Aug. 8.12 | About: Jive Software (JIVE)

Tuesday after the close, Jive Software (NASDAQ:JIVE) reported Q2 numbers relatively in-line with analyst estimates. Revenue climbed 51% yoy to $27 million, but earnings were negative at -$0.19 for the period. This fast growing 'social business' provider has an innovative product, but its competitive advantages are poised to erode in the near future.

Jive Software creates private social networking software that enables clients employees to collaborate more efficiently. This is undoubtedly the next step for businesses worldwide, but I don't think Jive will reap the financial benefit. Most likely, because there won't be any.

The ability to create cloud based social business networks is becoming increasingly commoditized. Tons of start-ups are popping up with almost indistinguishable features and cheaper price points.

For example, Yammer (recently acquired by Microsoft (NASDAQ:MSFT)) provides essentially the same service for cheaper ($5 & $15 plans vs $12 & $18 plans). Google (NASDAQ:GOOG) also recently introduced a cloud based collaboration/storage program called Google Drive, which is completely free.

In a possible response to Google's new service, is the new addition of a free option offered by Yammer, and Jive's new 30 day free trial.

Both companies are clearly having a hard time attracting clients with traditional pricing plans. Jive only added 31 customers in the quarter (just a 5% increase) and admitted that it was mostly due to the new 'TryJive' marketing tactic. Ironically, TryJive is the free 30 day trial program, thus its very possible most of these 'new' customers aren't here to stay.

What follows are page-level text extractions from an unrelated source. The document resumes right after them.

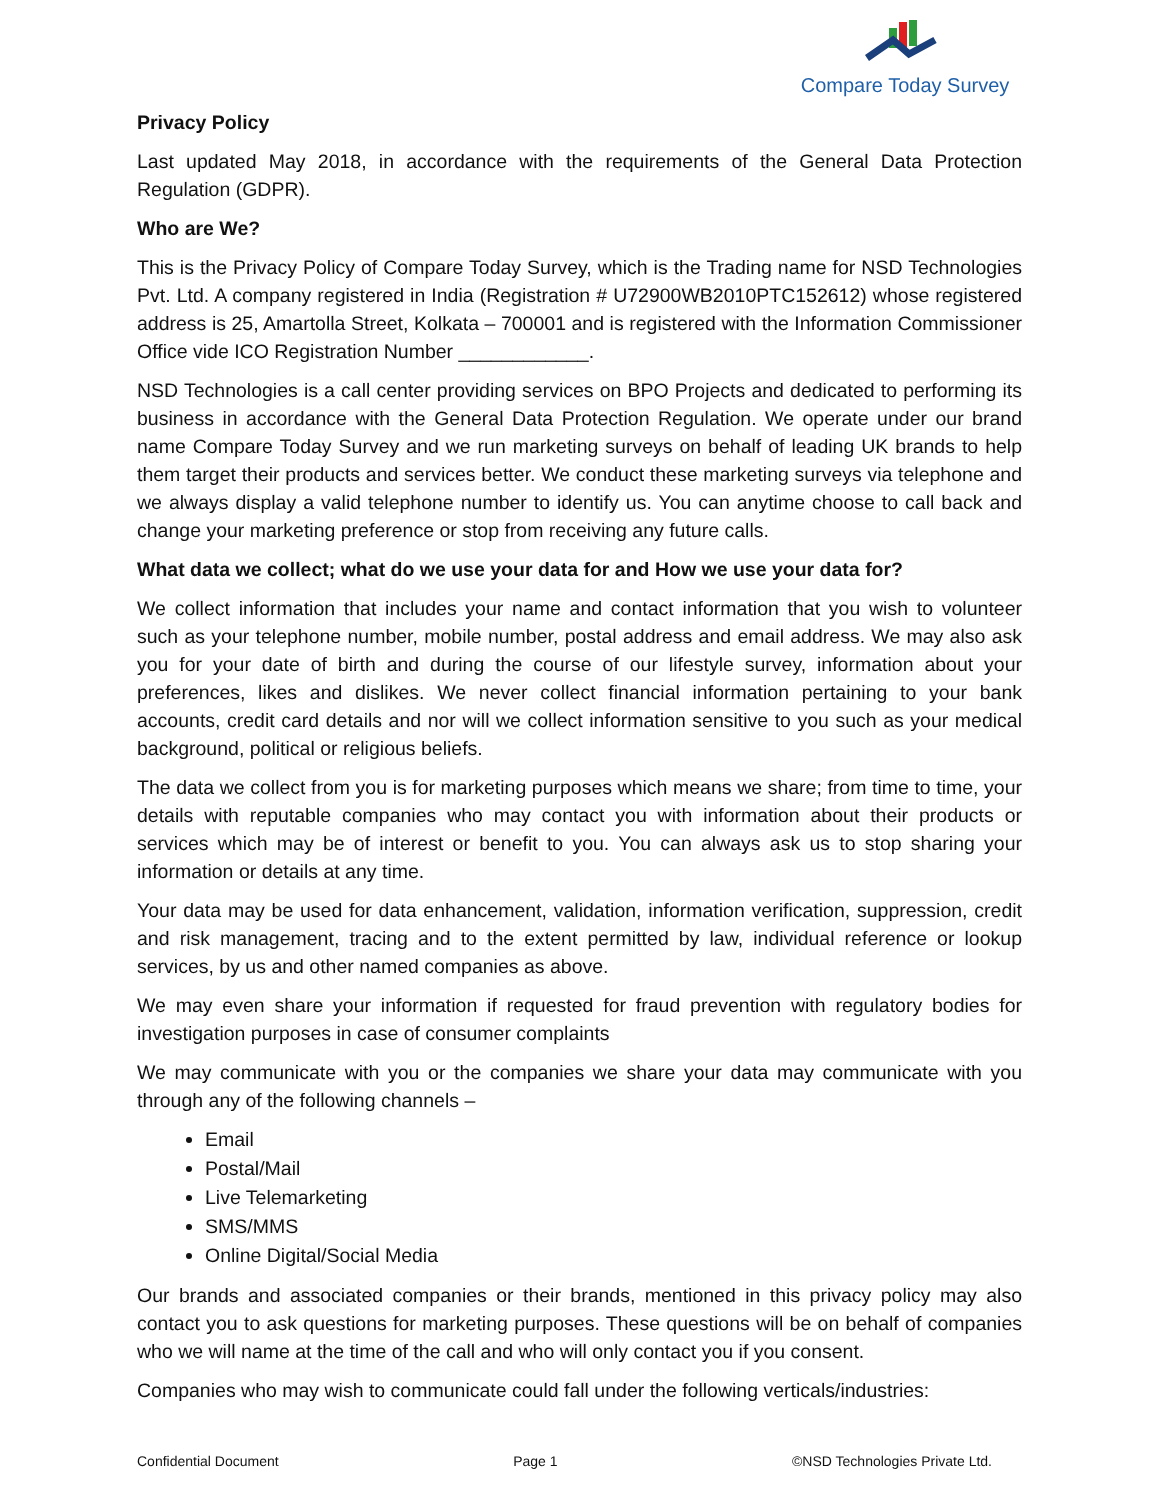Compare Today Survey
Privacy Policy
Last updated May 2018, in accordance with the requirements of the General Data Protection Regulation (GDPR).
Who are We?
This is the Privacy Policy of Compare Today Survey, which is the Trading name for NSD Technologies Pvt. Ltd. A company registered in India (Registration # U72900WB2010PTC152612) whose registered address is 25, Amartolla Street, Kolkata – 700001 and is registered with the Information Commissioner Office vide ICO Registration Number ____________.
NSD Technologies is a call center providing services on BPO Projects and dedicated to performing its business in accordance with the General Data Protection Regulation. We operate under our brand name Compare Today Survey and we run marketing surveys on behalf of leading UK brands to help them target their products and services better. We conduct these marketing surveys via telephone and we always display a valid telephone number to identify us. You can anytime choose to call back and change your marketing preference or stop from receiving any future calls.
What data we collect; what do we use your data for and How we use your data for?
We collect information that includes your name and contact information that you wish to volunteer such as your telephone number, mobile number, postal address and email address. We may also ask you for your date of birth and during the course of our lifestyle survey, information about your preferences, likes and dislikes. We never collect financial information pertaining to your bank accounts, credit card details and nor will we collect information sensitive to you such as your medical background, political or religious beliefs.
The data we collect from you is for marketing purposes which means we share; from time to time, your details with reputable companies who may contact you with information about their products or services which may be of interest or benefit to you. You can always ask us to stop sharing your information or details at any time.
Your data may be used for data enhancement, validation, information verification, suppression, credit and risk management, tracing and to the extent permitted by law, individual reference or lookup services, by us and other named companies as above.
We may even share your information if requested for fraud prevention with regulatory bodies for investigation purposes in case of consumer complaints
We may communicate with you or the companies we share your data may communicate with you through any of the following channels –
Email
Postal/Mail
Live Telemarketing
SMS/MMS
Online Digital/Social Media
Our brands and associated companies or their brands, mentioned in this privacy policy may also contact you to ask questions for marketing purposes. These questions will be on behalf of companies who we will name at the time of the call and who will only contact you if you consent.
Companies who may wish to communicate could fall under the following verticals/industries:
Confidential Document Page 1 ©NSD Technologies Private Ltd.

The bulk of Jive's revenue growth is now coming from its existing clients, when they add users. Which is definitely a good thing, but slowing growth in the amount of new clients does raise a cause for concern. This could mean Jive's competition is already causing a significant impact in the space.

Valuation

Even with slowing growth, and an increasingly crowded competitive landscape, Jive commands one of the highest price/sales valuations on the market.

2012 revenue is expected to be about $110 million, representing a price/sales multiple of about 11x. Keep in mind that Jive is still unprofitable as well.

Earnings projections for 2012 are around -$0.40 per share. Analysts see earnings increasing in 2013, but remaining negative at -$0.16 per share. Projections (which are falling) would indicated Jive could potentially post its first profit in 2014, on somewhere between $160-$200 million in revenue. However, I believe that is unlikely, by 2014, cloud based social business solutions will be exponentially better and easier to duplicate. For Jive's model to continue it would have to maintain a huge competitive advantage over newer/cheaper services.

Conclusion

Jive is priced for perfection. This is most likely due to its association with the new wave of 'social' business. If recent price action in any other highly priced 'social' stocks (Zynga (NASDAQ:ZNGA), Facebook (NASDAQ:FB), Groupon (NASDAQ:GRPN)) is indicative of Jive's future performance, things aren't looking good.

Jive appears to be an attractive short candidate, because of an overinflated sales multiple and a failing business model.

Disclosure: I have no positions in any stocks mentioned, and no plans to initiate any positions within the next 72 hours.